=== WORK REQUIRED ===
Copy word for word the lines of the records below, beginning at the one with "Para caminhadas e natureza, no dia" and finishing at the one with "Объекты, предлага", ends included, but none of the pictures.

(GIVEN ENTRIES)

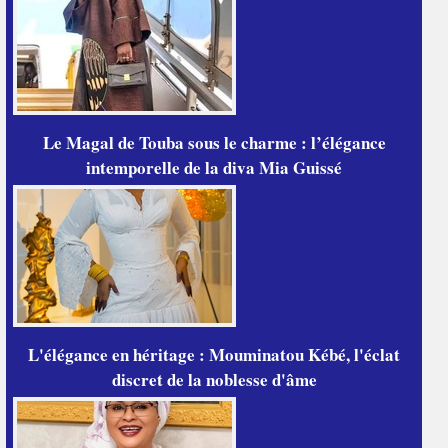
Le Magal de Touba sous le charme : l’élégance
intemporelle de la diva Mia Guissé
L'élégance en héritage : Mouminatou Kébé, l'éclat
discret de la noblesse d'âme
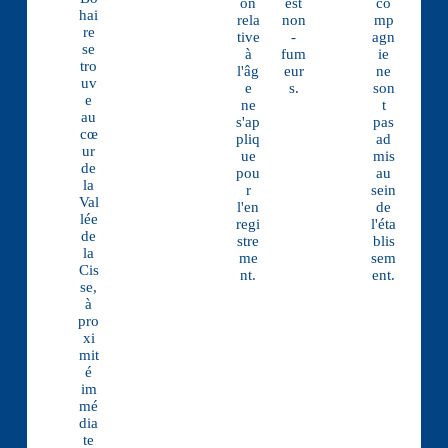
on
est
co
hai
rela
non
mp
re
tive
-
agn
se
à
fum
ie
tro
l'âg
eur
ne
uv
e
s.
son
e
ne
t
au
s'ap
pas
cœ
pliq
ad
ur
ue
mis
de
pou
au
la
r
sein
Val
l'en
de
lée
regi
l'éta
de
stre
blis
la
me
sem
Cis
nt.
ent.
se,
à
pro
xi
mit
é
im
mé
dia
te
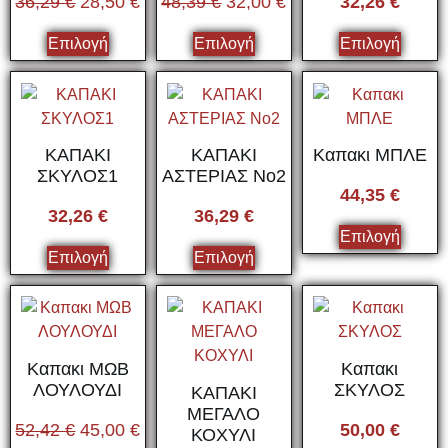
36,29
€
28,50
€
48,39
€
32,00
€
32,26
€
Επιλογή
Επιλογή
Επιλογή
ΚΑΠΑΚΙ
ΚΑΠΑΚΙ
Καπακι ΜΠΛΕ
ΣΚΥΛΟΣ1
ΑΣΤΕΡΙΑΣ Νο2
44,35
€
32,26
€
36,29
€
Επιλογή
Επιλογή
Επιλογή
Καπακι ΜΩΒ
Καπακι
ΛΟΥΛΟΥΔΙ
ΣΚΥΛΟΣ
ΚΑΠΑΚΙ
ΜΕΓΑΛΟ
52,42
€
45,00
€
50,00
€
ΚΟΧΥΛΙ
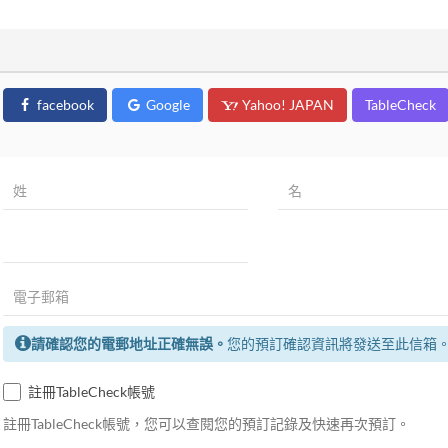
facebook
Google
Yahoo! JAPAN
TableCheck
請確認您的電郵地址正確無誤。
您的預訂確認資訊將發送至此信箱
註冊TableCheck帳號
註冊TableCheck帳號，您可以查閱您的預訂記錄及快速再次預訂。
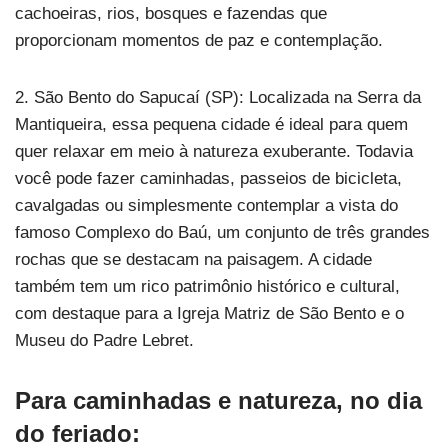
cachoeiras, rios, bosques e fazendas que
proporcionam momentos de paz e contemplação.
2. São Bento do Sapucaí (SP): Localizada na Serra da
Mantiqueira, essa pequena cidade é ideal para quem
quer relaxar em meio à natureza exuberante. Todavia
você pode fazer caminhadas, passeios de bicicleta,
cavalgadas ou simplesmente contemplar a vista do
famoso Complexo do Baú, um conjunto de três grandes
rochas que se destacam na paisagem. A cidade
também tem um rico patrimônio histórico e cultural,
com destaque para a Igreja Matriz de São Bento e o
Museu do Padre Lebret.
Para caminhadas e natureza, no dia
do feriado:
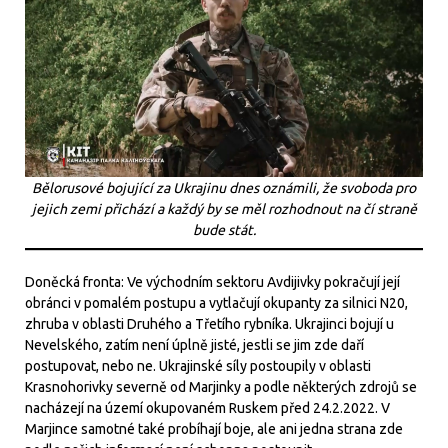
Bělorusové bojující za Ukrajinu dnes oznámili, že svoboda pro
jejich zemi přichází a každý by se měl rozhodnout na čí straně
bude stát.
Doněcká fronta: Ve východním sektoru Avdijivky pokračují její
obránci v pomalém postupu a vytlačují okupanty za silnici N20,
zhruba v oblasti Druhého a Třetího rybníka. Ukrajinci bojují u
Nevelského, zatím není úplně jisté, jestli se jim zde daří
postupovat, nebo ne. Ukrajinské síly postoupily v oblasti
Krasnohorivky severně od Marjinky a podle některých zdrojů se
nacházejí na území okupovaném Ruskem před 24.2.2022. V
Marjince samotné také probíhají boje, ale ani jedna strana zde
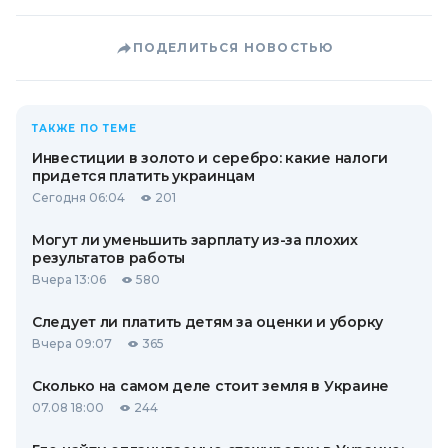
ПОДЕЛИТЬСЯ НОВОСТЬЮ
ТАКЖЕ ПО ТЕМЕ
Инвестиции в золото и серебро: какие налоги
придется платить украинцам
Сегодня 06:04
201
Могут ли уменьшить зарплату из-за плохих
результатов работы
Вчера 13:06
580
Следует ли платить детям за оценки и уборку
Вчера 09:07
365
Сколько на самом деле стоит земля в Украине
07.08 18:00
244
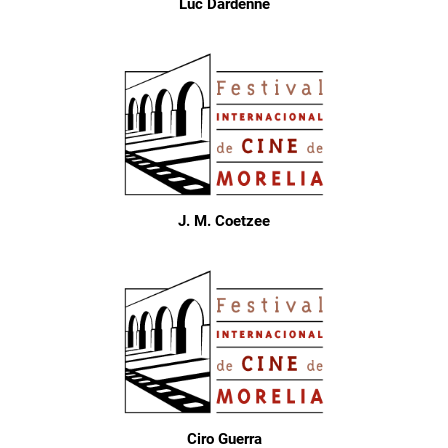
Luc Dardenne
J. M. Coetzee
Ciro Guerra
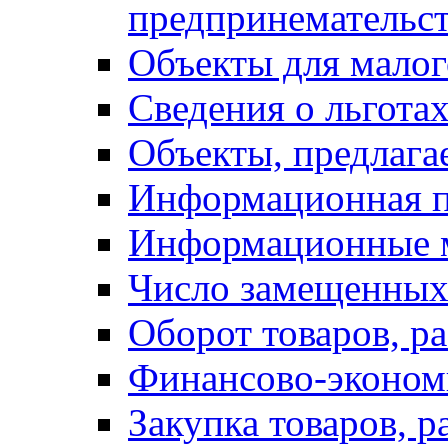
предпринемательст
Объекты для малог
Сведения о льготах
Объекты, предлага
Информационная 
Информационные 
Число замещенных
Оборот товаров, ра
Финансово-экономи
Закупка товаров, р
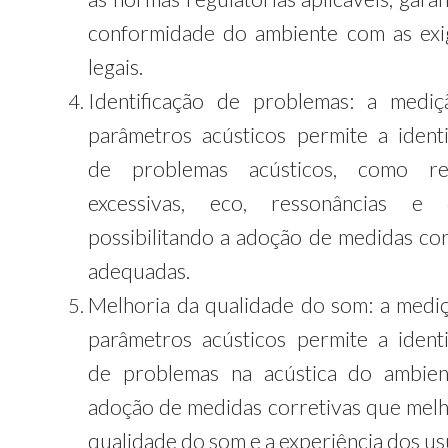
conformidade do ambiente com as exi
legais.
Identificação de problemas: a medi
parâmetros acústicos permite a identi
de problemas acústicos, como ref
excessivas, eco, ressonâncias e o
possibilitando a adoção de medidas cor
adequadas.
Melhoria da qualidade do som: a medi
parâmetros acústicos permite a identi
de problemas na acústica do ambie
adoção de medidas corretivas que mel
qualidade do som e a experiência dos us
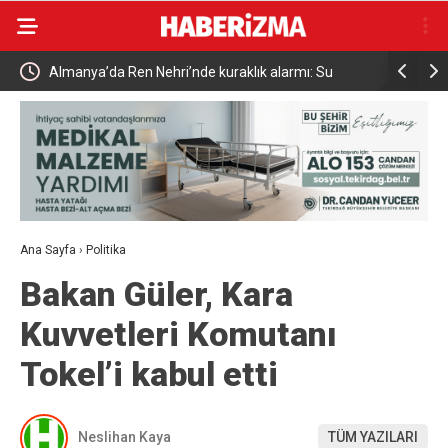
Almanya’da Ren Nehri’nde kuraklık alarmı: Su
Uludağ’da
seviyesinde tarihi düşüş yaşandı
Ana Sayfa
›
Politika
Bakan Güler, Kara
Kuvvetleri Komutanı
Tokel’i kabul etti
Neslihan Kaya
TÜM YAZILARI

(End GIVEN ENTRIES)

=== PROBLEM SOLUTION ===
Para caminhadas e natureza, no dia
do feriado:
Bělorusové bojující za Ukrajinu dnes oznámili, že svoboda pro
jejich zemi přichází a každý by se měl rozhodnout na čí straně
bude stát.
Doněcká fronta: Ve východním sektoru Avdijivky pokračují její
obránci v pomalém postupu a vytlačují okupanty za silnici N20,
zhruba v oblasti Druhého a Třetího rybníka. Ukrajinci bojují u
Nevelského, zatím není úplně jisté, jestli se jim zde daří
postupovat, nebo ne. Ukrajinské síly postoupily v oblasti
Krasnohorivky severně od Marjinky a podle některých zdrojů se
nacházejí na území okupovaném Ruskem před 24.2.2022. V
Marjince samotné také probíhají boje, ale ani jedna strana zde
ПОДЕЛИТЬСЯ НОВОСТЬЮ
ТАКЖЕ ПО ТЕМЕ
Инвестиции в золото и серебро: какие налоги
придется платить украинцам
Сегодня 06:04
201
Могут ли уменьшить зарплату из-за плохих
результатов работы
Вчера 13:06
580
Следует ли платить детям за оценки и уборку
Вчера 09:07
365
Сколько на самом деле стоит земля в Украине
07.08 18:00
244
Luc Dardenne
J. M. Coetzee
Ciro Guerra
предпринемательст
Объекты для малог
Сведения о льготах
Объекты, предлага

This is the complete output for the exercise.